I'd like to thank Professor Ward for his clarity, his eloquence, and the information he provided. It totally blew what I had to say out of the water, so I affirm, I confirm, and I hope his ideas will prevail upon you all, or upon most of you.
I appreciate greatly the five guiding principles that make up the foundation of our Canadian electoral reform process. I have particular interest in restoring the effectiveness and legitimacy of voting by strengthening the link between each voter's intention and the electoral result. Consequently, I think proportional representation, whereby 30% of the vote gets 30% of the seats, would benefit us all.
On voter equality, every voter should be able to elect an MP who reflects his or her values.
On diversity, our Parliament should reflect our diversity in Canada, including the political diversity within each region.
On collaboration, proportional representation means parties working together—oh, my goodness—and policies supported by parties representing a majority of voters.
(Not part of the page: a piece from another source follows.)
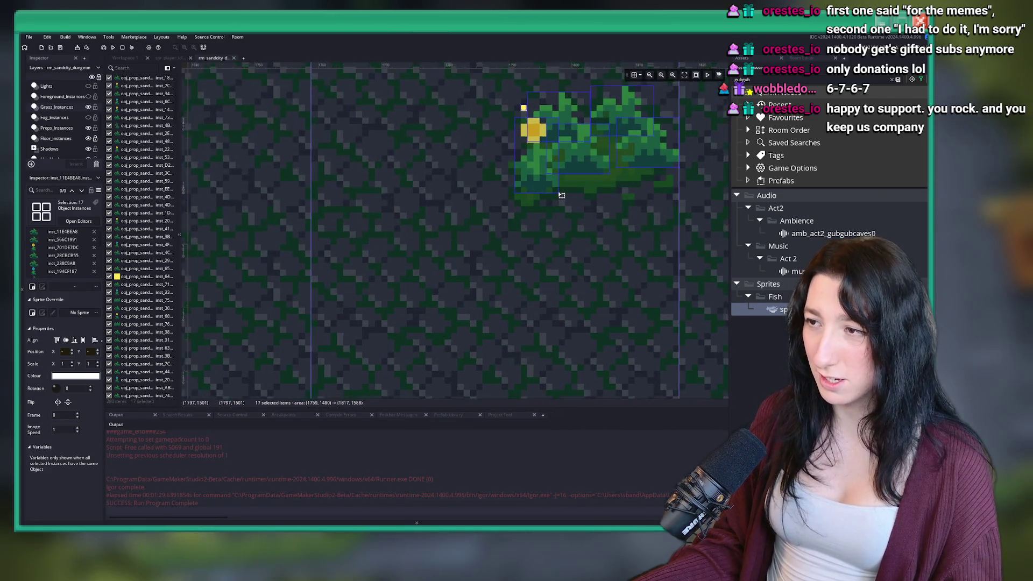
{"action": "scroll", "coordinate": [560, 196], "scroll_direction": "down", "scroll_amount": 3}
{"action": "scroll", "coordinate": [524, 245], "scroll_direction": "up", "scroll_amount": 4}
Consequently, I support the promise and the platforms made by three parties that 2015 was the last election under the first-past-the-post system and that every vote will count in 2019. There was a clear, strong majority of voters for these three parties. I do not believe we need an extra referendum. That was a referendum, in a sense. I expect the government to stick to its promised timeline and I look forward to the committee delivering a recommendation for a new electoral system in its final report in December.
I support a mixed member proportional system. I think anything less is a failure to grow as a democracy, a failure to change—which is what maturing is all about—and a failure to mature as a country seeking to be a democracy.